*Problem statement*
The reply to the records below should contain exactly the lines from the line with "middle dip: (427, 191)" through the line with "index dip: (203, 104)", and nothing besides.

(Keypoint text descriptions)
*-*-*
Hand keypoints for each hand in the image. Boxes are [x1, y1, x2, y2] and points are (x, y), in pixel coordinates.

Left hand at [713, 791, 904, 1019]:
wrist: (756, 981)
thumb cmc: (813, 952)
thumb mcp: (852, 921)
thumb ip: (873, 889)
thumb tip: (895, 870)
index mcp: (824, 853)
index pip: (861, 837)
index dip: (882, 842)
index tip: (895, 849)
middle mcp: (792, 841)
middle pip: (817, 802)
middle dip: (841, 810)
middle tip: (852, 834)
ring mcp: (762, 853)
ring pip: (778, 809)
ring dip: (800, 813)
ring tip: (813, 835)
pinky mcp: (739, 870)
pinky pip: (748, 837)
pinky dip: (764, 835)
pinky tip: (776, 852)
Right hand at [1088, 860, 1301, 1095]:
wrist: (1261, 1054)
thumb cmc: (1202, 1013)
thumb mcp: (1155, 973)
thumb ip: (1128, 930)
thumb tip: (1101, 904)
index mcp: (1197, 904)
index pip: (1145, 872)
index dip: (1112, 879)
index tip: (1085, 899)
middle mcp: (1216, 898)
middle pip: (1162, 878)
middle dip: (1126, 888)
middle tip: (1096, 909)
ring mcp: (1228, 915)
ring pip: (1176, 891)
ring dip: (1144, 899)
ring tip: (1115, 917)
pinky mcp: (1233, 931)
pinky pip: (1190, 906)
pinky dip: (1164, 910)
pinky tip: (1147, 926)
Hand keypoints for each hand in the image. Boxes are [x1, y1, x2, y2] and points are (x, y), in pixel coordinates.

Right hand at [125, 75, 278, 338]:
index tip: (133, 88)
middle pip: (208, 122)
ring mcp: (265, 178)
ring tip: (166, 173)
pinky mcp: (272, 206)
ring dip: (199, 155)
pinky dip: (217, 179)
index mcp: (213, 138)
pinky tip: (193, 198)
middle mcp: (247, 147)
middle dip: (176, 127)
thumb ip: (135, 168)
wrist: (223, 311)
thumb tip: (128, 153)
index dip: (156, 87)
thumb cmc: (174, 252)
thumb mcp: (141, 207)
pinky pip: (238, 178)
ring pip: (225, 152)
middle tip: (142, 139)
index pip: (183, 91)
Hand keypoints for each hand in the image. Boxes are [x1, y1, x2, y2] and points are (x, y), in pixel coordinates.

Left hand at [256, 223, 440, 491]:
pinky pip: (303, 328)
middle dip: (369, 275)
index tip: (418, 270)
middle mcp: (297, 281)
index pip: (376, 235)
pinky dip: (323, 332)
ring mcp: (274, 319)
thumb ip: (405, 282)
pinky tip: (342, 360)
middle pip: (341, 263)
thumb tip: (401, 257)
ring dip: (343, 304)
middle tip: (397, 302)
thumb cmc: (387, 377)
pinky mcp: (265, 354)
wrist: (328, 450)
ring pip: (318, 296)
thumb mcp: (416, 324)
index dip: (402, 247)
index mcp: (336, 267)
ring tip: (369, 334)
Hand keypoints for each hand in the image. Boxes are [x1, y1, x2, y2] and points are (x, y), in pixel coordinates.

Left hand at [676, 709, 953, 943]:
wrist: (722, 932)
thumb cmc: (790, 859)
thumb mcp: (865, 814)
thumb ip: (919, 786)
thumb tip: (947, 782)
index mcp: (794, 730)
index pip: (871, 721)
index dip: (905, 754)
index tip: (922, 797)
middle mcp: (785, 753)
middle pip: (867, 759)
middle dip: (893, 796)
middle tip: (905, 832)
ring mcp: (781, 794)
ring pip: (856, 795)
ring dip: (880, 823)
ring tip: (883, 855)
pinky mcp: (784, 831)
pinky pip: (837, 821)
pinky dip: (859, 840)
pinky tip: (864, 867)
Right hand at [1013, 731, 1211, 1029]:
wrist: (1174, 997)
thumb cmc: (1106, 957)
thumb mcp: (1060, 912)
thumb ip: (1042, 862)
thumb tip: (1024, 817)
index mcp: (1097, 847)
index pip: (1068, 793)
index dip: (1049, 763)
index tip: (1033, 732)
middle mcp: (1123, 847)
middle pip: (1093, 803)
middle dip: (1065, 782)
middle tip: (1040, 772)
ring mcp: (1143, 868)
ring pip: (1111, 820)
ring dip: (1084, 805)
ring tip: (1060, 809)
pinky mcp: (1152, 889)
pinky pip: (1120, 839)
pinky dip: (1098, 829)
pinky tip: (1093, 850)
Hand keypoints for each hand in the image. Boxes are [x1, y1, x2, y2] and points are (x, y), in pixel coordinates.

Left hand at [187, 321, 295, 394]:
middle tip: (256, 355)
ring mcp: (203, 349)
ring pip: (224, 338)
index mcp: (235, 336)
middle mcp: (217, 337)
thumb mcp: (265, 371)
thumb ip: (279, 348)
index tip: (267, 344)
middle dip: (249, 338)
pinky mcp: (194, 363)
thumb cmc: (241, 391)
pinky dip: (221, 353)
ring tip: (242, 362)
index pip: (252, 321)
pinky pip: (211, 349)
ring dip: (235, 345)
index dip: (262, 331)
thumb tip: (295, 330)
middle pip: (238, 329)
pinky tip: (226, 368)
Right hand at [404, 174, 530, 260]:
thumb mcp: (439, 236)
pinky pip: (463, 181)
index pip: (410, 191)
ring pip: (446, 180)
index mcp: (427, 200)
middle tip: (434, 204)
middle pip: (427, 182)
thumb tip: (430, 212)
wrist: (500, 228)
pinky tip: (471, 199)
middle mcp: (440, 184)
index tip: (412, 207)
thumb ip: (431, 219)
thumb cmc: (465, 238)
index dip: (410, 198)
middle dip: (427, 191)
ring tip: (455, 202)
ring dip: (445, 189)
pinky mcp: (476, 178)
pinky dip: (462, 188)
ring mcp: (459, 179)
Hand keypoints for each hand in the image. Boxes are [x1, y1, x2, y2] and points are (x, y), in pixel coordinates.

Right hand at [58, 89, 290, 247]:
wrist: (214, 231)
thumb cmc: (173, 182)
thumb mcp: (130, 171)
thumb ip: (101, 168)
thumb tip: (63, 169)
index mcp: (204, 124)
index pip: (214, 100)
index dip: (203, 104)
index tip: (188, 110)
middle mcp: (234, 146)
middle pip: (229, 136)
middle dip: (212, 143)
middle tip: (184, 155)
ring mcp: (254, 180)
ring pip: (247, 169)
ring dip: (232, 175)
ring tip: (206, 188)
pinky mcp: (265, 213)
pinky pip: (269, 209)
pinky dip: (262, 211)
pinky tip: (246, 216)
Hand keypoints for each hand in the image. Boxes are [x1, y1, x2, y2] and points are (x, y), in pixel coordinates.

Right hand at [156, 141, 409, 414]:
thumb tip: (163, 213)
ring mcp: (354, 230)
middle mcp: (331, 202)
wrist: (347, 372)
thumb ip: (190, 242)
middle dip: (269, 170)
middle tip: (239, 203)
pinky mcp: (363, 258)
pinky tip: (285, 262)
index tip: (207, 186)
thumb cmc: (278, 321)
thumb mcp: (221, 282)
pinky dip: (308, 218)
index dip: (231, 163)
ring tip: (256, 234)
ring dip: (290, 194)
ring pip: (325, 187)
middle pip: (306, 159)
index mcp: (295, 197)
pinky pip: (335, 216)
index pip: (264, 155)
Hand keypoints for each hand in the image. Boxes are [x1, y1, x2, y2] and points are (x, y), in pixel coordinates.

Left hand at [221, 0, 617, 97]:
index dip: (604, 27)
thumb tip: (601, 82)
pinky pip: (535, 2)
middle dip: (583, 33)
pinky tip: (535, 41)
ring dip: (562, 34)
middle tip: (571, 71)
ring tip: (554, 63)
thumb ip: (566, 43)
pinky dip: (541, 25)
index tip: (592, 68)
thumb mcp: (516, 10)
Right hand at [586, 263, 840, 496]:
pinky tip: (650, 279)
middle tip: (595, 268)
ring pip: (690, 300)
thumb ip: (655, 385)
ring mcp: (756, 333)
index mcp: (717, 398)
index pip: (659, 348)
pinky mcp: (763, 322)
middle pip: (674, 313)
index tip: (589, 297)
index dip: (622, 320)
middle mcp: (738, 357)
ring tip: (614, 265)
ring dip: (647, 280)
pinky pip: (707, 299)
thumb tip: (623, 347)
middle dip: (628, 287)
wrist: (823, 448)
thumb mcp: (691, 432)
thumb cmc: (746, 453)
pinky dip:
*-*-*
*Your solution*
middle dip: (427, 191)
ring tip: (455, 202)
ring dip: (445, 189)
pinky mcp: (476, 178)
pinky dip: (462, 188)
ring mcp: (459, 179)
Hand keypoints for each hand in the image. Boxes are [x1, y1, x2, y2] and points are (x, y), in pixel coordinates.

Right hand at [58, 89, 290, 247]:
wrist: (214, 231)
thumb cmc: (173, 182)
thumb mcp: (130, 171)
thumb ip: (101, 168)
thumb tip: (63, 169)
index mcp: (204, 124)
index pip: (214, 100)
index dip: (203, 104)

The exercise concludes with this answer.